Even as he made his debut with the Braves in 1954, though, he was carrying a burden familiar to all former Negro Leagues players as integration opened up the game.

“They were all carrying the weight of their people,” Kendrick said as he honored Aaron for the Musial Awards.

To Kendrick, who cherishes that he became friends with his childhood hero who never disappointed, Aaron absorbed and reconciled the weight in indelible ways.

Reminiscent of Buck O’Neil and other bright personas of the Negro Leagues, an institution itself emblematic of resilience, human qualities such as “a very gentle spirit” are what Kendrick will forever treasure as much as anything about Aaron.

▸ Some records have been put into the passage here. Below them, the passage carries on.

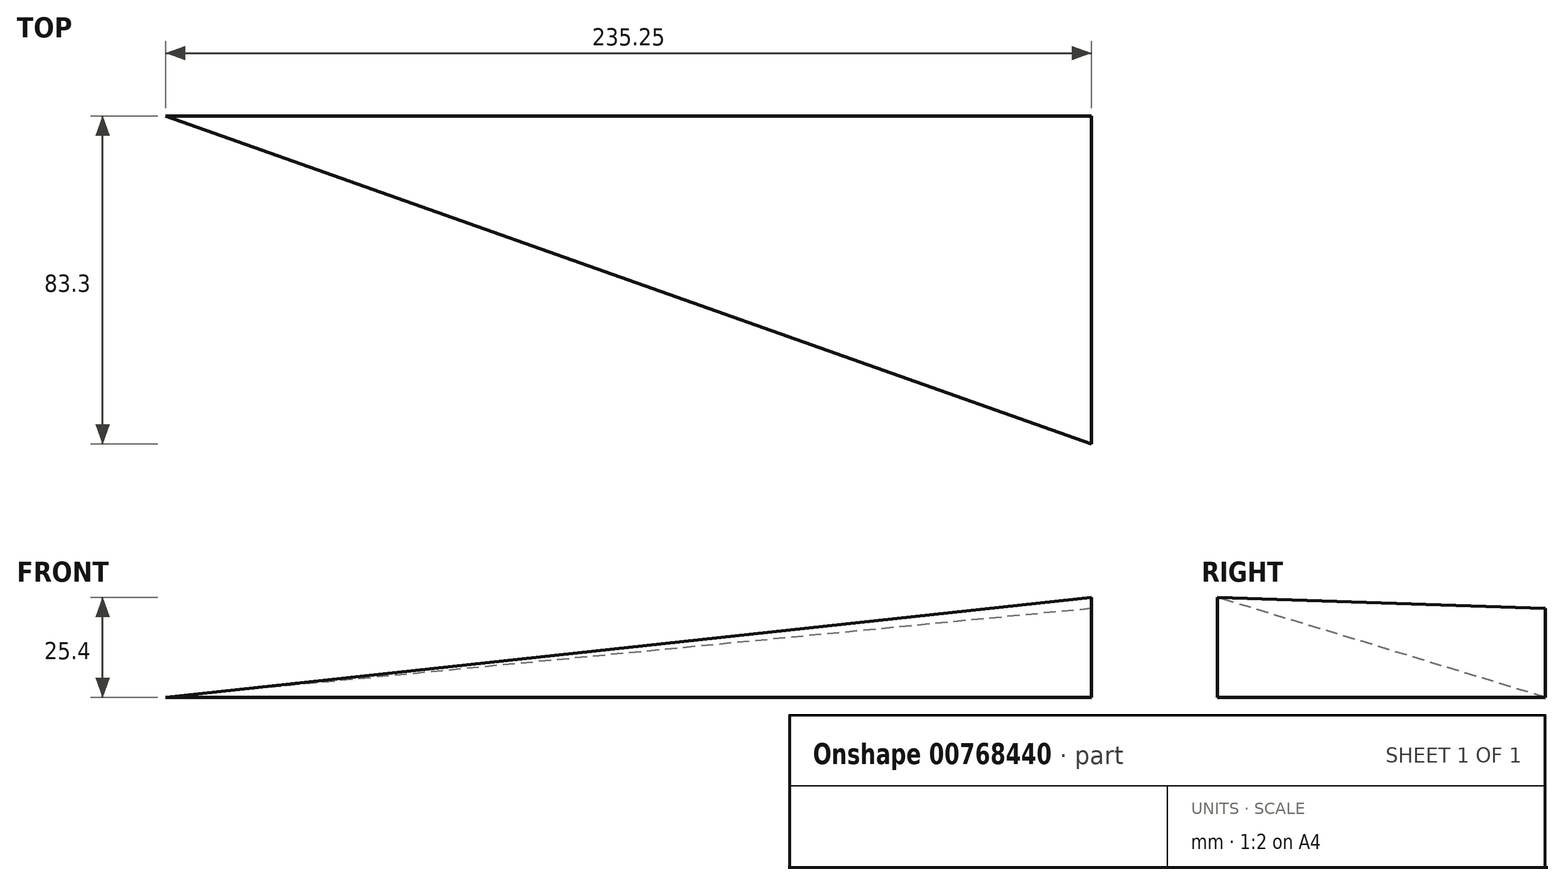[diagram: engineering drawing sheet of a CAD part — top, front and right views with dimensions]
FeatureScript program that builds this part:
annotation { "Feature Type Name" : "Feature", "Feature Type Description" : "" }
export const myFeature = defineFeature(function(context is Context, id is Id, definition is map)
    precondition{}
    {
        {
            var Q0;
            Q0=qCreatedBy(makeId("Top.planeOp"),FACE);
            var sketch = newSketch(context, id + "F0", { "sketchPlane" : qUnion([Q0])});
            skLineSegment(sketch, "E0", {"start": v(-135.39, 56.3) * mm, "end": v(99.86, 56.3) * mm});
            skLineSegment(sketch, "E1", {"start": v(99.86, 56.3) * mm, "end": v(99.86, -27) * mm});
            skLineSegment(sketch, "E2", {"start": v(99.86, -27) * mm, "end": v(-135.39, 56.3) * mm});
            skSolve(sketch);
        }
        {
            var Q0;
            Q0=makeQuery(id+"F0.imprint","IMPRINT",FACE,{"disambiguationData":[TD([[makeQuery(id+"F0.imprint","IMPRINT",EDGE,{"derivedFrom":sQuery(id+"F0.wireOp",EDGE,"E0")}),-1.0]])]});
            extrude(context, id + "F1", {"entities" : qUnion([Q0]), "depth" : 25.4 * mm, "offsetDistance" : 25.4 * mm});
        }
        {
            var Q0;
            Q0=makeQuery(id+"F1.opExtrude","SWEPT_FACE",FACE,{"disambiguationData":[OSD([sQuery(id+"F0.wireOp",EDGE,"E2")])]});
            var sketch = newSketch(context, id + "F2", { "sketchPlane" : qUnion([Q0])});
            skLineSegment(sketch, "E3", {"start": v(-146.42, 0) * mm, "end": v(103.14, 25.4) * mm});
            skSolve(sketch);
        }
        {
            var Q0;
            Q0 = qSketchRegion(id + "F2", true);
            var Q1;
            Q1=makeQuery(id+"F2.imprint","IMPRINT",FACE,{"disambiguationData":[TD([[makeQuery(id+"F2.imprint","IMPRINT",EDGE,{"derivedFrom":sQuery(id+"F2.wireOp",EDGE,"E3")}),1.0]])]});
            extrude(context, id + "F3", {"entities" : qUnion([Q0, Q1]), "operationType" : NewBodyOperationType.REMOVE, "oppositeDirection" : true, "depth" : 117.1 * mm, "offsetDistance" : 25.4 * mm});
        }
    });
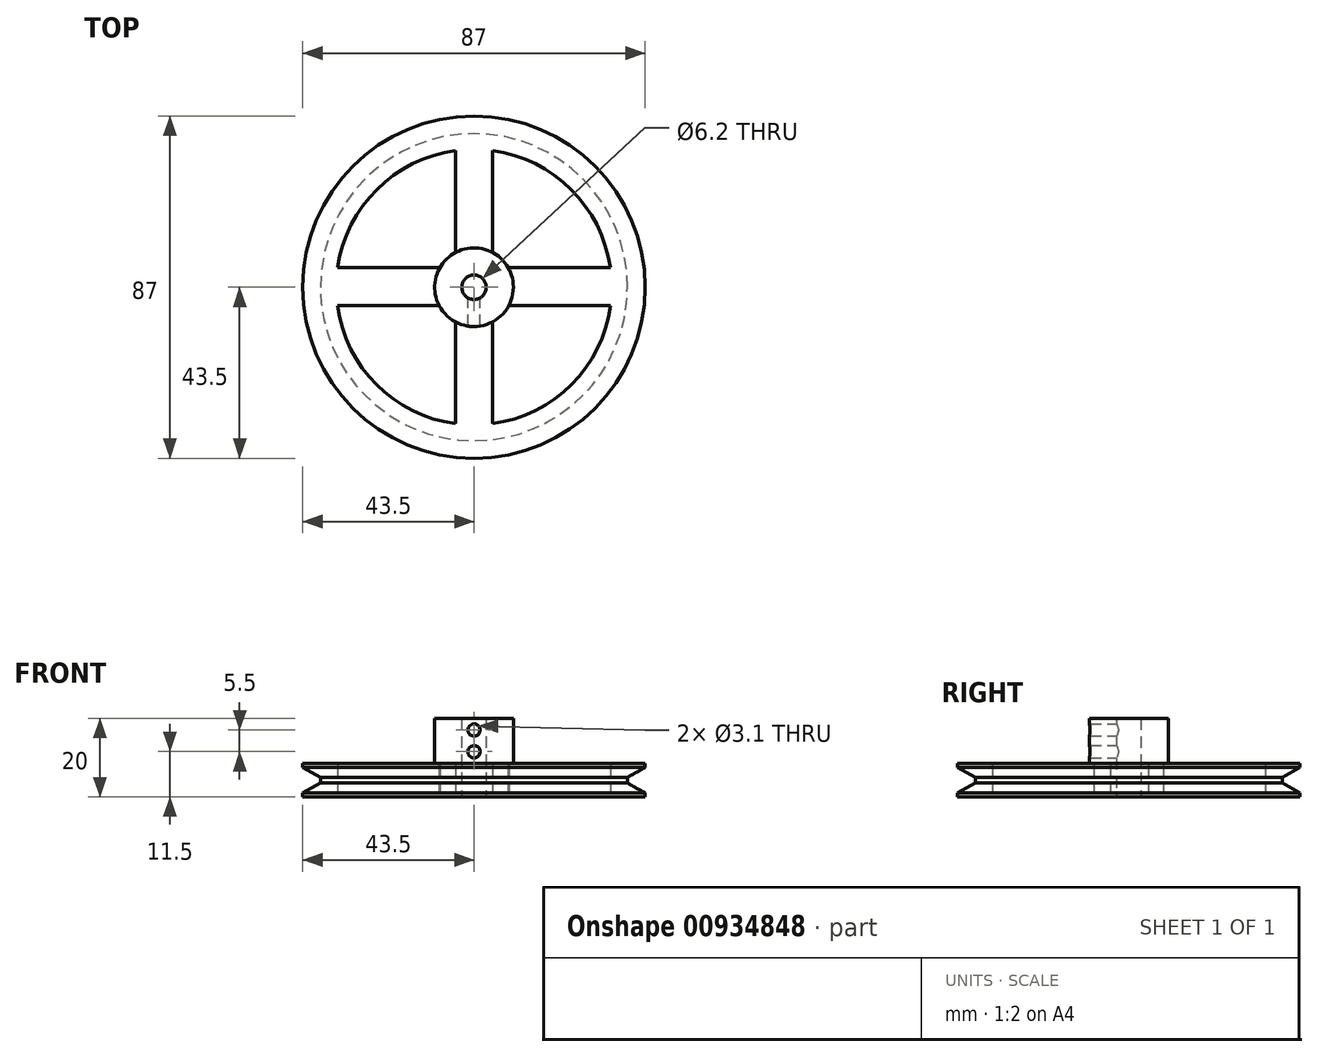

You could know that from Aaron not having it in his considerable heart to criticize Barry Bonds as Bonds broke the home-run record amid evidence of steroid use.

You could know it from all he did for others along the way, whether in a civil rights capacity or mentoring or by giving men like former Royals manager Ned Yost his first coaching job. (“Everything that I accomplished started with him!!” Yost said in a text message).

“You can never reduce him to just baseball,” Kendrick said. “He was a civil rights icon, on that same plane with Jackie and Muhammad Ali and others who used their lives to push for the betterment of others.”

Indeed, during that 25-minute interview with him in 2001, Aaron had a brief flash of anger when it came to what he perceived as a lack of appreciation of King and Robinson.

“Once you lose history,” he said, “it has a way of repeating itself.”

Another reason that April 8, 1974, still resounds well beyond what met the eye — and should serve as a reminder in the ongoing struggle for social justice of both how far we’ve come and how far we have to go.